LUX 211 - Shell Programming

Lesson 3: Chapter 8, The Bourne Again Shell, part 1

Objectives:

This lesson introduces the concepts from chapter 8. Objectives important to this lesson:

  1. Startup files
  2. Writing and executing a shell script
  3. Job control
  4. Parameters and variables
Concepts:
Chapter 8

Chapter 8 has several pages of background about the bash shell and the special characters that are used in it. The text reminds us that a shell is needed for you to even see a login prompt, which means that a shell is running on your system before you ever ask for one. The first shell is a limited version of the full featured shells that you can invoke once you have logged in and gained access to resources. The text reveals that several environment variables are set in the noninteractive shell that actually runs before and while you are logging in.
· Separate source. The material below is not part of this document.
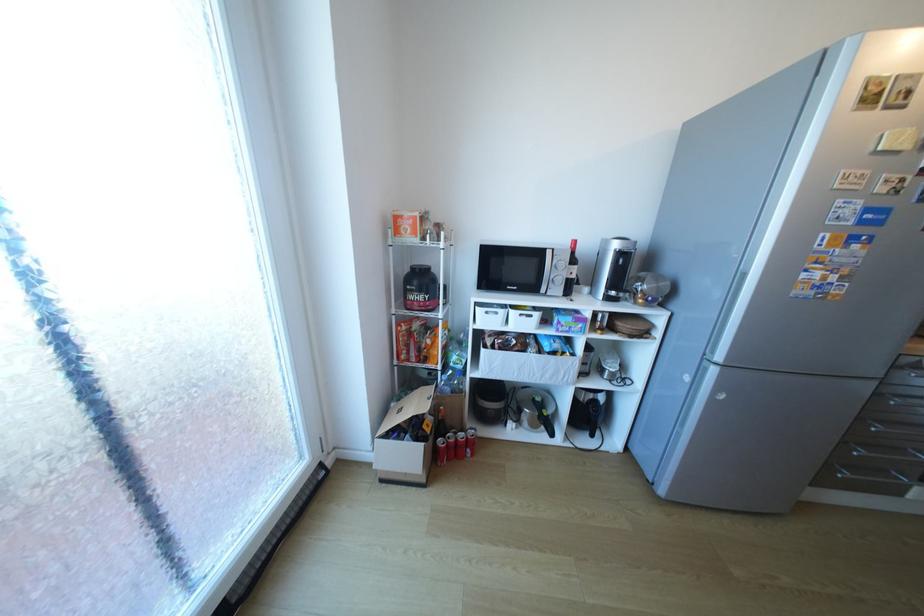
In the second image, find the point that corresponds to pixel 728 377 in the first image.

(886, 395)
We will begin our discussion of the chapter on page 284, where we are reminded that you can read a simple shell script with the cat command, as shown on page 285, but you probably can't run it until you grant execute permissions to it.

In the image on the right, I used cat to show that the file did not exist for me yet. To create it with the cat command, I used a little redirection:

cat > whoson

This command will create a file you name, and wait for any number of lines of input. After you enter your lines (such as those in the text) you eventually should generate an end-of-file character on an otherwise blank line by pressing ctrl-d. This will close the file and return you to a normal prompt. I did that, then tried to run it in the session shown on the right, but it failed for two reasons.

The next section in the text reminds us to check permissions on the new file with an ls -l command, where we see that execute permissions are not set by default, even for files we create ourselves. Use the chmod command as shown on page 286 (or in the more generous way I used on the right) to grant permissions to yourself. I also tried a syntax variation: entering the permissions last on the command line. That failed, which shows that the chmod command is sensitive to the order of its arguments.

In the sample session on the right, I then tried to execute the script again, and it failed again, because Linux does not look for a script in your current folder by default. It must be told to do so, either by adding your current folder to the search paths (PATH), or by specifying the path to the script in your command. I did the latter, prefixing a ./ to the script name, specifying that it exists in the current folder. Running the script like this worked, as it did for our author.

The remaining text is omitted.